NEW YORK -- Everywhere around him, there was joyful chaos -- players piling atop one another for a mosh pit group photo, cheerleaders jumping up and down, administrators bear-hugging and high-fiving each other.
And yet he was still. Kevin Ollie, the man who hops, skips and jumps down the sideline like a jackrabbit on a pogo stick, who claps his hands so hard they surely must ache the next day, who coaches from a defensive crouch as if his perfect positioning might somehow transmit to his players. Kevin Ollie, of all people, was still.
Minutes after Connecticut stunned Michigan State to advance to an improbable Final Four, the Huskies' second-year coach simply turned around behind his bench, donned a new Final Four hat, and walked alone to the middle of the court.
"I don't even know what to say," he said, a broad grin growing on his face. "I can't believe it yet. I can't believe it."
Eventually, he found his mentor and predecessor, Jim Calhoun, to hug. Later his wife, Stephanie, was there, too.
But for a brief minute he was alone, the quiet in the middle of the storm.
Which, really, is what Ollie has been all along.
Shabazz Napier led the Huskies to Arlington with his play on the court, but Ollie's steady stewardship has truly guided UConn to the Final Four.

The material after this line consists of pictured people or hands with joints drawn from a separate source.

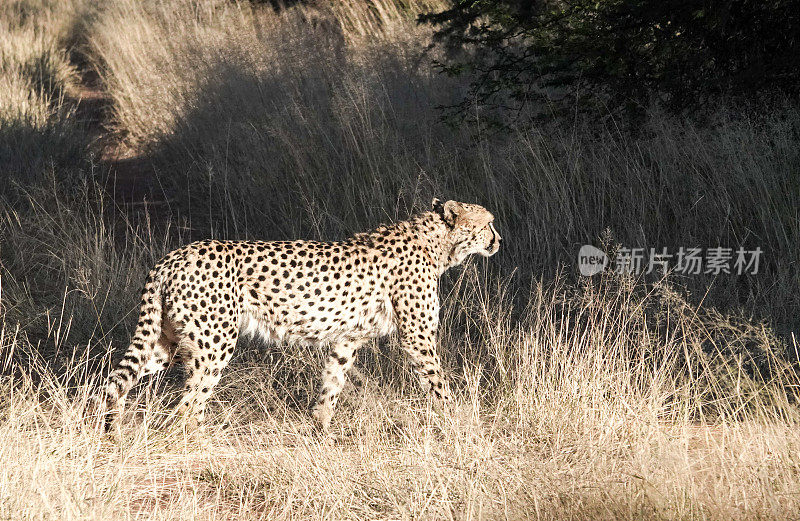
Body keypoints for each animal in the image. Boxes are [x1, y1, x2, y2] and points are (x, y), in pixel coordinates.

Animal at [92, 199, 500, 430]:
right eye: (488, 223)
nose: (499, 239)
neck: (438, 245)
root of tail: (174, 255)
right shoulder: (417, 338)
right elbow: (439, 384)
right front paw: (461, 423)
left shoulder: (346, 339)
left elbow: (332, 383)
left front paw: (320, 429)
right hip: (213, 345)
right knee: (188, 406)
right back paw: (195, 442)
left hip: (170, 340)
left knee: (115, 381)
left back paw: (112, 431)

"He has been amazing, absolutely amazing," assistant coach Glenn Miller said. "He's so positive all the time. No matter what was going on, he was positive. He had a lot thrown at him. I'm not sure a lot of people could have handled it like he has."
To succeed The Man, you must be strong, blessed with an unusual combination of humility and arrogance to make it work -- the humility to recognize while the job title might be yours, the job itself isn't quite yet, and the arrogance to believe that eventually it will be.
When Ollie was tabbed to replace Calhoun in September 2012, first as the interim head coach and eventually as the full-time man in charge at UConn, the talk centered around what Ollie wasn't. He wasn't terribly experienced (just two years as an assistant); he wasn't very old (only 40 when he was hired); and most of all, he wasn't Calhoun.
What people failed to appreciate was what Ollie is.
Beneath all of that demonstrative sideline behavior is a steely confidence. Take him away from a game setting, turn off the clock, and he is quiet and thoughtful. Ignore the pitter-patter of his Yogi Berra slogans and clichés and you'll hear a man who is comfortable and confident in who he is and not terribly worried about being someone else.
"I can't be Coach Calhoun," he said. "I can't build this program up like he did. I can't do that. But I can be Kevin Ollie. I can take some great life lessons I learned from Coach and build on them and forge my own program. And that's all I'm trying to do."
That's what Calhoun tried to tell people: In Ollie, UConn would get a man of high principle and integrity, and a coach who could relate to his players yet ignore the inevitable scrutiny.
"They never agree with anything I say," Calhoun joked when given the chance for an I-told-you-so after the regional final.
He wanted Ollie to be named his coach-in-waiting, but a new athletic director and relatively new university president understandably weren't interested in creating a monarchy.